Monday, 10 December 2012

MERGE Bug with Filtered Indexes

A MERGE statement can fail, and incorrectly report a unique key violation when:

The target table uses a unique filtered index; and
No key column of the filtered index is updated; and
A column from the filtering condition is updated; and
Transient key violations are possible

Reproduction script

Say we have two tables, one that is the target of a MERGE statement, and another that contains updates to be applied to the target.

The target table contains three columns, an integer primary key, a single character alternate key, and a status code column.

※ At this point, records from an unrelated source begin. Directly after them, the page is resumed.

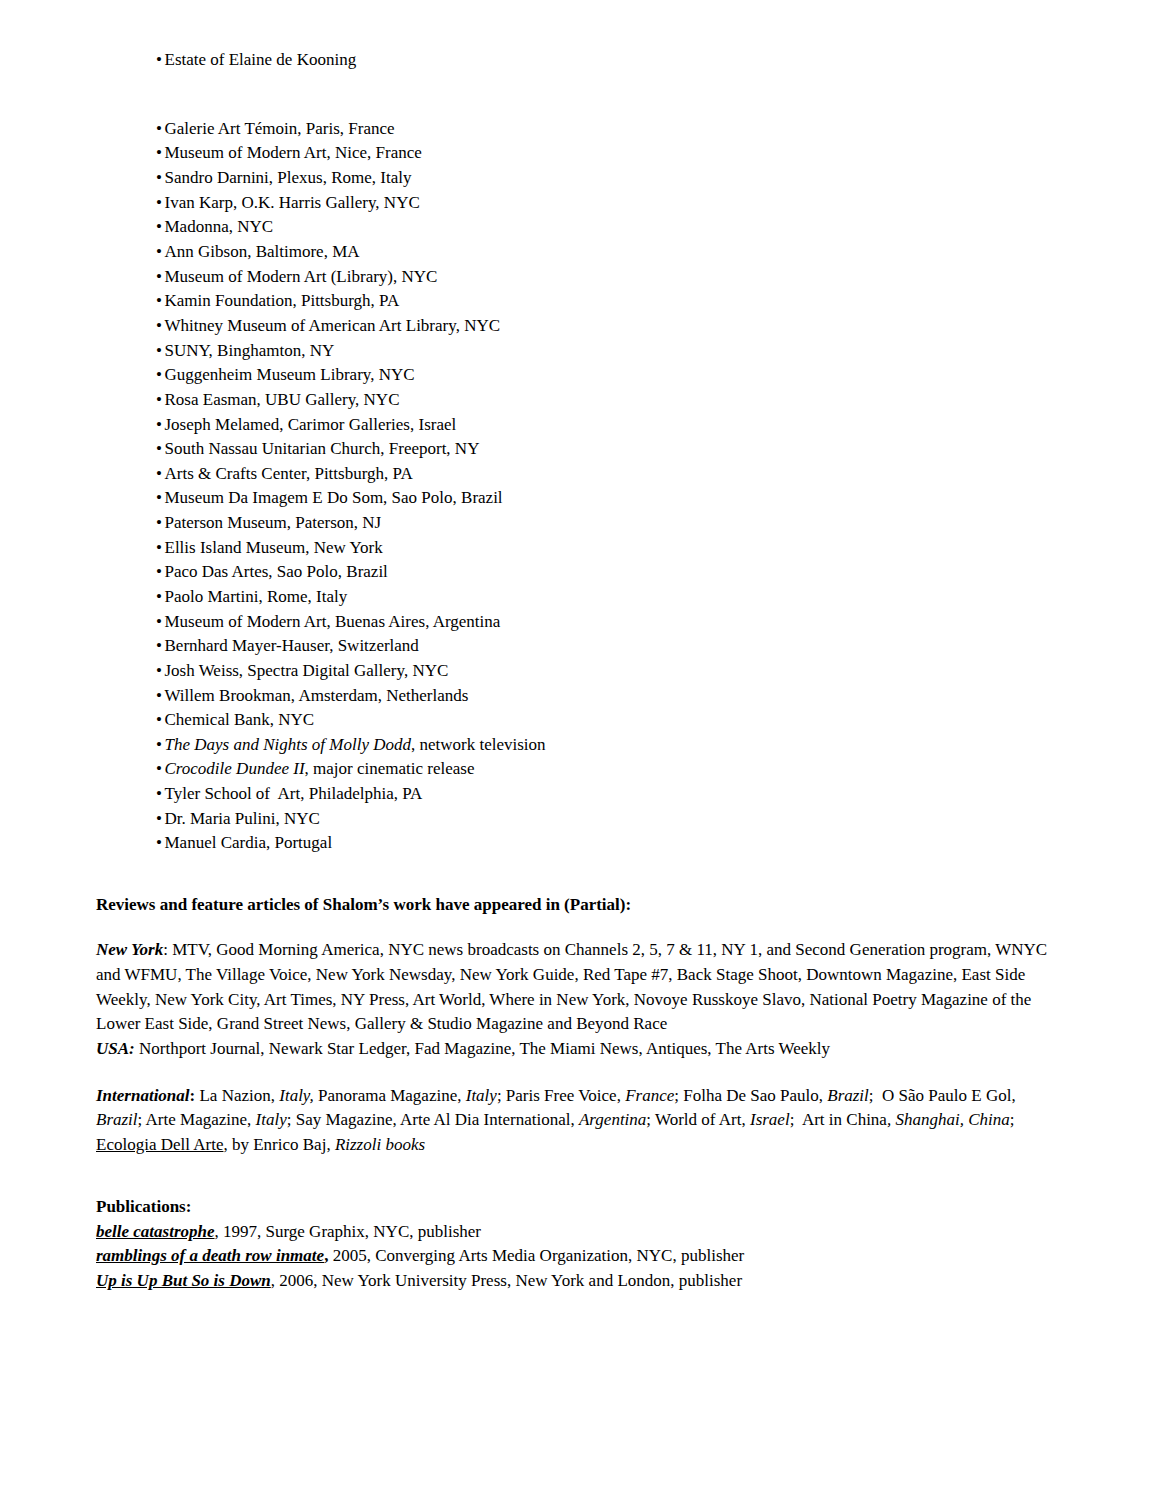Estate of Elaine de Kooning
Galerie Art Témoin, Paris, France
Museum of Modern Art, Nice, France
Sandro Darnini, Plexus, Rome, Italy
Ivan Karp, O.K. Harris Gallery, NYC
Madonna, NYC
Ann Gibson, Baltimore, MA
Museum of Modern Art (Library), NYC
Kamin Foundation, Pittsburgh, PA
Whitney Museum of American Art Library, NYC
SUNY, Binghamton, NY
Guggenheim Museum Library, NYC
Rosa Easman, UBU Gallery, NYC
Joseph Melamed, Carimor Galleries, Israel
South Nassau Unitarian Church, Freeport, NY
Arts & Crafts Center, Pittsburgh, PA
Museum Da Imagem E Do Som, Sao Polo, Brazil
Paterson Museum, Paterson, NJ
Ellis Island Museum, New York
Paco Das Artes, Sao Polo, Brazil
Paolo Martini, Rome, Italy
Museum of Modern Art, Buenas Aires, Argentina
Bernhard Mayer-Hauser, Switzerland
Josh Weiss, Spectra Digital Gallery, NYC
Willem Brookman, Amsterdam, Netherlands
Chemical Bank, NYC
The Days and Nights of Molly Dodd, network television
Crocodile Dundee II, major cinematic release
Tyler School of Art, Philadelphia, PA
Dr. Maria Pulini, NYC
Manuel Cardia, Portugal
Reviews and feature articles of Shalom’s work have appeared in (Partial):
New York: MTV, Good Morning America, NYC news broadcasts on Channels 2, 5, 7 & 11, NY 1, and Second Generation program, WNYC and WFMU, The Village Voice, New York Newsday, New York Guide, Red Tape #7, Back Stage Shoot, Downtown Magazine, East Side Weekly, New York City, Art Times, NY Press, Art World, Where in New York, Novoye Russkoye Slavo, National Poetry Magazine of the Lower East Side, Grand Street News, Gallery & Studio Magazine and Beyond Race
USA: Northport Journal, Newark Star Ledger, Fad Magazine, The Miami News, Antiques, The Arts Weekly
International: La Nazion, Italy, Panorama Magazine, Italy; Paris Free Voice, France; Folha De Sao Paulo, Brazil; O São Paulo E Gol, Brazil; Arte Magazine, Italy; Say Magazine, Arte Al Dia International, Argentina; World of Art, Israel; Art in China, Shanghai, China; Ecologia Dell Arte, by Enrico Baj, Rizzoli books
Publications:
belle catastrophe, 1997, Surge Graphix, NYC, publisher
ramblings of a death row inmate, 2005, Converging Arts Media Organization, NYC, publisher
Up is Up But So is Down, 2006, New York University Press, New York and London, publisher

A filtered unique index exists on the alternate key, which is only enforced when the status code is ‘a’:

CREATE TABLE #Target 
(
    pk integer NOT NULL, 
    ak character(1) NOT NULL,
    status_code character(1) NOT NULL,

    PRIMARY KEY (pk)
);

CREATE UNIQUE INDEX uq1
ON #Target
    (ak)
INCLUDE 
    (status_code)
WHERE 
    status_code = 'a';

The “changes” table contains an integer primary key (to identify the target row to change) and the new status code:

CREATE TABLE #Changes
(
    pk integer NOT NULL,
    status_code character(1) NOT NULL,

    PRIMARY KEY (pk)
);

Sample data for the example is:

INSERT #Target 
    (pk, ak, status_code)
VALUES 
    (1, 'A', 'a'),
    (2, 'B', 'a'),
    (3, 'C', 'a'),
    (4, 'A', 'd');

INSERT #Changes
    (pk, status_code)
VALUES
    (1, 'd'),
    (4, 'a');

Visually:

        #Target                   #Changes
╔════╦════╦═════════════╗   ╔════╦═════════════╗  
║ pk ║ ak ║ status_code ║   ║ pk ║ status_code ║  
╠════╬════╬═════════════╣   ╠════╬═════════════╣  
║  1 ║  A ║      a      ║   ║  1 ║      d      ║  
║  2 ║  B ║      a      ║   ║  4 ║      a      ║  
║  3 ║  C ║      a      ║   ╚════╩═════════════╝  
║  4 ║  A ║      d      ║  
╚════╩════╩═════════════╝

Remember, the alternate key (ak) column in the target table is unique, for rows where status_code = ‘a’.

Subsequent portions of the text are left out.